- _EXERCISE SET_
• 1. List each exercise, with its number of sets, that Rip gives for tonight's workout in the shoulder-burn forum thread below.
• 2. From the shoulder-burn forum thread below, copy word for word the stretch from "After I do lateral" through "was pretty intense.".

- _READING TEXT_
§
# Extreme burn working shoulders?



## ccpro (Nov 9, 2012)

I love working shoulders, one of my favorite bodyparts.  I alternate excercises pretty often but stick to 12 sets, either cable or dumbell presses, lateral raises, and upright rows.  I get an extreme burn almost incapacitating!  It's like the lactic acid doesn't stop well after the workout is done.  It's not an unhealthy pain but it is very intense....anyone else with shoulders or other body parts?


----------



## 63Vette (Nov 9, 2012)

ccpro said:


> I love working shoulders, one of my favorite bodyparts.  I alternate excercises pretty often but stick to 12 sets, either cable or dumbell presses, lateral raises, and upright rows.  I get an extreme burn almost incapacitating!  It's like the lactic acid doesn't stop well after the workout is done.  It's not an unhealthy pain but it is very intense....anyone else with shoulders or other body parts?



I get a ridiculous pump and sometimes a burn in my delts when I do Arnold Dumbbell presses. I also get a wicked calf burn when I do supersets with standing and seated calf raises.

I am not crazy about the burn but I am falling more and more in love with the pump. Some are better than others but the worst I ever had was pretty damn good!

Respect,
Vette


----------



## IWannaGetBig (Nov 9, 2012)

Sometimes when I'm doing shrugs I get a pain, like a pinched nerve , in my right delt.


----------



## biggerben692000 (Nov 9, 2012)

After I do lateral raises I'm hurting, badly. After each set I have to put my hand up on something and stretch a bit. My shoulders BURN like a motherfucker. I hate it but I love it at the same time...fuck.


----------



## Rip (Nov 9, 2012)

Shoulders are actually my favorite body-part because mine respond better than other body-parts. 
Though, I'm the same way...I get that burn right in the shoulder joint. I did them tonight and it was pretty intense. 
I think it might be aggravated by the fact that I do strict form, heavy lateral raises. That usually does it. 
I've just come to accept it as part of a shoulder workout. 
I usually do anywhere from 12 to 16 sets 
*Tonight it was* 
Reverse pec-deck  3 sets
Seated dumbell presses 3 sets
Lateral raises 3 sets
Front raises 3 sets
Dumbell shrugs 3 sets


----------



## NbleSavage (Nov 9, 2012)
§
- _GIVEN DATA_

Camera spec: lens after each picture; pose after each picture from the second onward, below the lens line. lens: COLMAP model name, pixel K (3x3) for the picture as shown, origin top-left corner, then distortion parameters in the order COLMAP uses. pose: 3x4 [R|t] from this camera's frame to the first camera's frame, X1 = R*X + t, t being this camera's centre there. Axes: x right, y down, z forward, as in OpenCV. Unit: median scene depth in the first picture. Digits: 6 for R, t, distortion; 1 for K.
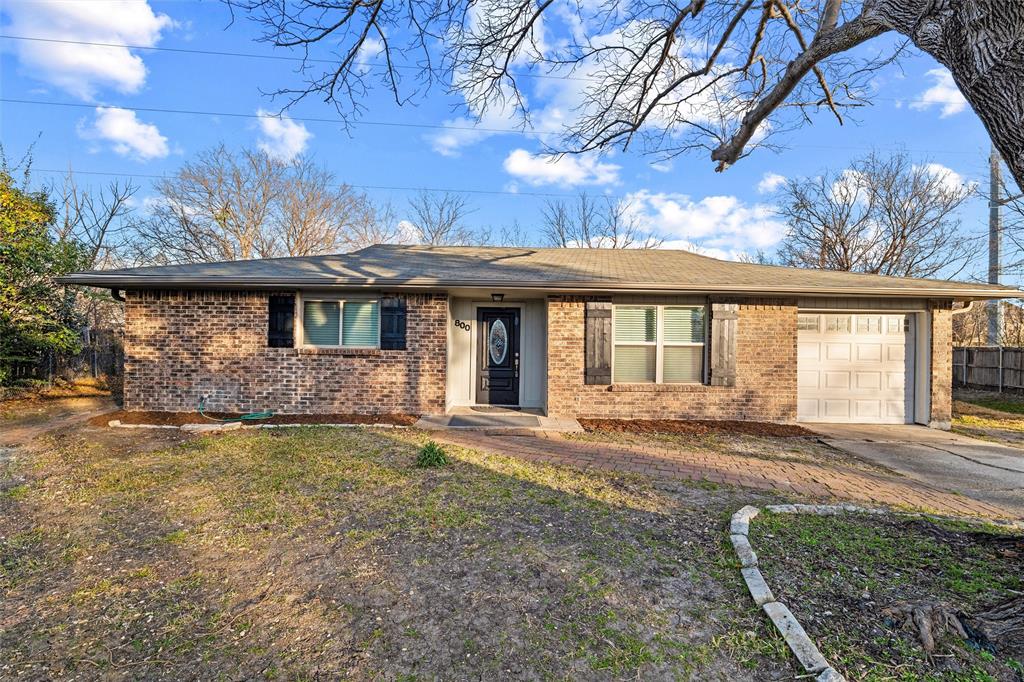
§
- _RESULTS IN ORDER_
• 1.
Reverse pec-deck: 3 sets
Seated dumbell presses: 3 sets
Lateral raises: 3 sets
Front raises: 3 sets
Dumbell shrugs: 3 sets

• 2.
After I do lateral raises I'm hurting, badly. After each set I have to put my hand up on something and stretch a bit. My shoulders BURN like a motherfucker. I hate it but I love it at the same time...fuck.


----------



## Rip (Nov 9, 2012)

Shoulders are actually my favorite body-part because mine respond better than other body-parts. 
Though, I'm the same way...I get that burn right in the shoulder joint. I did them tonight and it was pretty intense.